Note: Players are categorised into 5 levels Basic, Common, Rare, Epic, Legend… and tournaments are split into Pro, Amateur and Beginner; for beginner tournaments every entrant must enter a basic player and cannot enter anyone above common. This means the ‘bad’ cards aren’t so bad, because they aren’t competing against the best cards, they are competing at their own level.

I too have a keen eye on the rewards available and in a similar manner have worked out the cost of reaching them. I haven’t yet achieved the 5000, but it’s within sight.

Slightly differently to Mr White however, I wanted to target tournaments as early as possible – so I’ve much more of a balance in the value of cards in my collection.

Maybe one idea for those inspired by Mr White, but not willing to go the whole hog, is to pay a little more (£) and be selective in which cheap cards you buy (young for cap ap, first team/rotational basic options who have high worth in beginner tournaments).
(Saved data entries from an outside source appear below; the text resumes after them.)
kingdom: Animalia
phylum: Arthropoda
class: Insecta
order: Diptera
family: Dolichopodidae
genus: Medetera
The rewards are still great and when completed, you have less work to sell them all off.

One last comment from me; the idea of profit vs time. It gets mentioned a lot and of course it is important. But the side of it that doesn’t get mentioned is that it’s only relevant if you would otherwise be monetising or maximising that time on something else if you weren’t busy trading on Footstock. It’s something that’s been levelled at me on occasion for certain strategies I employ, “yeah but how much time did you spend, whats your profit per hour?” What people don’t realise is I am also working simultaneously during work hours, or if on personal time it’s while watching TV or sitting in the garden having a beer! It’s never (or rarely) at the cost of a more enjoyable or lucrative option… Footstock is a hobby, gambling is a hobby, when the fun stops stop.